-------- Sayfa alıntısı
Size düşen, aynı rahmetli Özal gibi,

aynı rahmetli Demirel gibi, onlara saygı göstermektir.

Bu kadar basit.

Bu ülkenin sanatçısıyla, bu milletin dinlediği müzikle uğraşacağınıza,

oturun kendi işinizi yapın.

Bu ülkenin sorunlarını, milletin dertlerini çözmenin peşinde koşun.

En azından giderayak, bu millete bir faydanız dokunsun.

Çünkü, er ya da geç, o sandık “gelcek”.

Ağlasanız da, sızlansanız da,

milletin başına bela ettiğiniz bu ucube sistem, geldiği gibi “gitçek”.

Siz isteseniz de, istemeseniz de, bu çile “bitçek”.

İYİ Parti yetkiyi aldığında,

milletimize reva gördüğünüz bu kabus, elbette “GEÇÇEK”.

Değerli dava arkadaşlarım;

Ak Parti iktidarının, sanata gösterdiği bu agresif tavır,

iş, devletin kurumlarını arpalığa çevirmeye gelince,

yerini olağanüstü bir hoşgörü ve anlayışa bırakıyor…

Ak Parti iktidarının peşkeş treninin, son durağı PTT.

Biliyorsunuz, otoyol ve köprü geçişlerinde kullanılan HGS’nin,

satış ve tahsilat yetkisi, PTT’ye aittir.
----------------
**Görev maddesi A**
Sayfa alıntısına göre HGS'nin satış ve tahsilat yetkisi hangi kuruma aittir?
**Görev maddesi B**
Sayfa alıntısında "Size düşen, aynı" sözcüklerini içeren yerle açılıp "kendi işinizi yapın." ile kapanan bölümü kelimesi kelimesine aktarın.
Kayıtlar başka bir kaynaktan alınmıştır.
-------- Verilen kayıtlar
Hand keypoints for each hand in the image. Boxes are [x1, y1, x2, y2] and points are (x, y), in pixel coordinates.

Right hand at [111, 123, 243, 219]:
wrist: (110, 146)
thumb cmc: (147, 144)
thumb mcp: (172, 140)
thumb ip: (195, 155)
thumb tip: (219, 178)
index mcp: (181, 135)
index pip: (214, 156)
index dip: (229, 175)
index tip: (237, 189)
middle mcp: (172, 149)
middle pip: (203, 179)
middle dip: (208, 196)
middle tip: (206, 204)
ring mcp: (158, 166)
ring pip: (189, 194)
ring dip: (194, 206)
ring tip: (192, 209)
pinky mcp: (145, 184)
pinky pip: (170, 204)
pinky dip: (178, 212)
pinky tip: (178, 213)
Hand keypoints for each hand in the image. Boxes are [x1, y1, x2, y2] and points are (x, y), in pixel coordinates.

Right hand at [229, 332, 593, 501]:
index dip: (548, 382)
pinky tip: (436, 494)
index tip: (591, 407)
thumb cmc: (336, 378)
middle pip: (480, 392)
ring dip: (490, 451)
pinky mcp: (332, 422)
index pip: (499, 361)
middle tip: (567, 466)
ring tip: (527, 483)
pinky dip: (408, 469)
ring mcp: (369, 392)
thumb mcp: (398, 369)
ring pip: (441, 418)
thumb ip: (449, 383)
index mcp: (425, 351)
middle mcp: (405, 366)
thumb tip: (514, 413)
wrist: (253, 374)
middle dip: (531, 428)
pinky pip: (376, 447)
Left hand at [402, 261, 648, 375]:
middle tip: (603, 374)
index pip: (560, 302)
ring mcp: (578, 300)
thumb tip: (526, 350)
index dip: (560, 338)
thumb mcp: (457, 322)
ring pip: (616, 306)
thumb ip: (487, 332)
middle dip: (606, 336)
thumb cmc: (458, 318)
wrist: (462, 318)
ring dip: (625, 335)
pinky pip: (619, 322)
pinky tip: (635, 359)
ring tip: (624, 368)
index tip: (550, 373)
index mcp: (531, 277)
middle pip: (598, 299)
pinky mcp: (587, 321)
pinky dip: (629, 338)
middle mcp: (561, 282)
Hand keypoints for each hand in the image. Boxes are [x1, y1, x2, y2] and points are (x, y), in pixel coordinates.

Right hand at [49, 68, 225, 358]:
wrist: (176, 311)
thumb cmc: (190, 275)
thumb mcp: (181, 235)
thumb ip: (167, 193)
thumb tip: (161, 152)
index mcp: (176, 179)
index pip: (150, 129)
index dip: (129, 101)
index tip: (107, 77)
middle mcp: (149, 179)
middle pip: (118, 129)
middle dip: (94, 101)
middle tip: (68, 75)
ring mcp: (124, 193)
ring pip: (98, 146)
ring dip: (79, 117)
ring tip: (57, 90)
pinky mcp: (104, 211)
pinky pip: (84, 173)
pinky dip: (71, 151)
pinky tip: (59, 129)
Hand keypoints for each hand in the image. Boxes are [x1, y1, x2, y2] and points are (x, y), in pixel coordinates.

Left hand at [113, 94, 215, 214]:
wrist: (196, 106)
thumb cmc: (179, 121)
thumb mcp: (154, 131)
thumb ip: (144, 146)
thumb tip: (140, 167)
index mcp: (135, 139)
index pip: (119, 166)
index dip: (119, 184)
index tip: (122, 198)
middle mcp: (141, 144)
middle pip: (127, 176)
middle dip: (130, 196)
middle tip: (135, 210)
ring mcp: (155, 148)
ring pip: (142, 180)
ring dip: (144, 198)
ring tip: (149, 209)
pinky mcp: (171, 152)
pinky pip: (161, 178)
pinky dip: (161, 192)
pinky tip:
----------------
**Sonuç A**
PTT'ye aittir.

**Sonuç B**
Size düşen, aynı rahmetli Özal gibi,

aynı rahmetli Demirel gibi, onlara saygı göstermektir.

Bu kadar basit.

Bu ülkenin sanatçısıyla, bu milletin dinlediği müzikle uğraşacağınıza,

oturun kendi işinizi yapın.